Everyone Belongs: How College Campus Communities Can and Should Support Students with ID
This guest blog post was written by Michelle Mitchell, Disability Learning Specialist Professor at Lehigh Carbon Community College and member of AHEAD (Association of Higher Education and DIsability). Think College and AHEAD work together to ensure that disability services professionals are familiar with supporting students with intellectual disability in college and that inclusive higher education staff include disability services professionals in their campus partnerships.
As important aspects of inclusion and diversity have been thrust to the forefront of everyone’s talking points, we must consider how colleges and universities support all individuals with disabilities on their campuses. For most students with disabilities, this is accomplished through disability support service offices. But what about students with intellectual disabilities (ID)? Too often, students with ID struggle to obtain appropriate services from disability services on their campus, for a variety of reasons.

TASKS TO PERFORM:
1. At which college does the blog post's author work as a Disability Learning Specialist Professor?
2. Reproduce the words of the blog post starting with "As important aspects" and going on through "variety of reasons.".

DATA UNDER STUDY:
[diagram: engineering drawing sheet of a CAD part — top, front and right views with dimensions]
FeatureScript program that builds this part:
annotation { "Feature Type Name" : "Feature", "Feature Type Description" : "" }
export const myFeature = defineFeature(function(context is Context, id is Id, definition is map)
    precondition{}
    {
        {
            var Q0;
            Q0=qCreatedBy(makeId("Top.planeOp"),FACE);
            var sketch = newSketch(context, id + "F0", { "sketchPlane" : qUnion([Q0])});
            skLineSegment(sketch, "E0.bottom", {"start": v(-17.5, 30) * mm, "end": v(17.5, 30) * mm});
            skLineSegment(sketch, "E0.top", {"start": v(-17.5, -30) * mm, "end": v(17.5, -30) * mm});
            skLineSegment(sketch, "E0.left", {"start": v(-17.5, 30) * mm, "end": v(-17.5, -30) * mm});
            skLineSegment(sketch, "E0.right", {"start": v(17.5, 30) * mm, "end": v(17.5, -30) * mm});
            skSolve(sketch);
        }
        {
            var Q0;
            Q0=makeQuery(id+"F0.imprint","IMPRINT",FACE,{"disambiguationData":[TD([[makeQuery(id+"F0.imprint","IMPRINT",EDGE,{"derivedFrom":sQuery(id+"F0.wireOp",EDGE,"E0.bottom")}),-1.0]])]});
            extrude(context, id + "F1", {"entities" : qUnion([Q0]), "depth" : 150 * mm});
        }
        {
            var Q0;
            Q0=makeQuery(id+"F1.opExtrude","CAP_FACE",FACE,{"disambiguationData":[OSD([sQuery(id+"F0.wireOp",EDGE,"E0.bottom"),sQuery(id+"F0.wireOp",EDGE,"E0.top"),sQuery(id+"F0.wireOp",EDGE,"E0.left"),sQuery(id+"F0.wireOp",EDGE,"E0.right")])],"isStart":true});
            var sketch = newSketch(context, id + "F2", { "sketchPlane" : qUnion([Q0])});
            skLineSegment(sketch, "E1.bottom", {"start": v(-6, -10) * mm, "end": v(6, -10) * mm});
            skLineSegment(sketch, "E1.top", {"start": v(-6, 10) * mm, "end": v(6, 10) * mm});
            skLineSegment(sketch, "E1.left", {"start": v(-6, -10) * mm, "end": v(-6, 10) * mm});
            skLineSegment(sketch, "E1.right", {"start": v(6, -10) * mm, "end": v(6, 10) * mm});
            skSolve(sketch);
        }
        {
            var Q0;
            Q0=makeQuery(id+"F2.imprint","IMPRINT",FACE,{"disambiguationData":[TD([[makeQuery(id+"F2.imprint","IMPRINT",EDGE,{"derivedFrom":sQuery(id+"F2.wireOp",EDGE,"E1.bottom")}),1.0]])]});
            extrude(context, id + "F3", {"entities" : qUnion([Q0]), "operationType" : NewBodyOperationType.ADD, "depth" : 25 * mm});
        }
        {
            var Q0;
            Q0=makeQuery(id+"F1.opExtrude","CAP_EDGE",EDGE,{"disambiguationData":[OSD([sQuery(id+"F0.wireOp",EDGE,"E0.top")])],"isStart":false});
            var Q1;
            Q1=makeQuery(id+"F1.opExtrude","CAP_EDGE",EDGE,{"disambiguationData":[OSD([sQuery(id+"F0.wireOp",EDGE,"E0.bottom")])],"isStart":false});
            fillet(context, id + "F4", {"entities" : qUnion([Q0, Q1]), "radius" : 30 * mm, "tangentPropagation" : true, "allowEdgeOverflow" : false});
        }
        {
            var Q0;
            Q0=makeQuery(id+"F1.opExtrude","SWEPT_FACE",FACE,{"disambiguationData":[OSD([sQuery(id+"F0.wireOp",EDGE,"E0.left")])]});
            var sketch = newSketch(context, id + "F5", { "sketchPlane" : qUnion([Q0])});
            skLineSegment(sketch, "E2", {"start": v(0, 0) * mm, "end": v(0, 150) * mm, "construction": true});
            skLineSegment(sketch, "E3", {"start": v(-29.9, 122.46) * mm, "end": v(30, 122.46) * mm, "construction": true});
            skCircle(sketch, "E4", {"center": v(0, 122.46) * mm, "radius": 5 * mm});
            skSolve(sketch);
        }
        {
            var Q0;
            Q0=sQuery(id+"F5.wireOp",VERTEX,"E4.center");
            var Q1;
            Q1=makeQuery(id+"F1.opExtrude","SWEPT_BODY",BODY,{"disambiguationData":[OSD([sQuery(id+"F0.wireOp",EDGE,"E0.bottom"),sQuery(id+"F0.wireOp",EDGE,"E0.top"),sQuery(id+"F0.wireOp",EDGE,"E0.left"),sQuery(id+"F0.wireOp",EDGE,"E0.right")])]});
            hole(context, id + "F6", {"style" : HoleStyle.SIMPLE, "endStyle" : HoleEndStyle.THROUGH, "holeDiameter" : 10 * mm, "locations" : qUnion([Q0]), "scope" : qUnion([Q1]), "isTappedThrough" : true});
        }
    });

OUTPUTS IN ORDER:
1. Lehigh Carbon Community College

2.
As important aspects of inclusion and diversity have been thrust to the forefront of everyone’s talking points, we must consider how colleges and universities support all individuals with disabilities on their campuses. For most students with disabilities, this is accomplished through disability support service offices. But what about students with intellectual disabilities (ID)? Too often, students with ID struggle to obtain appropriate services from disability services on their campus, for a variety of reasons.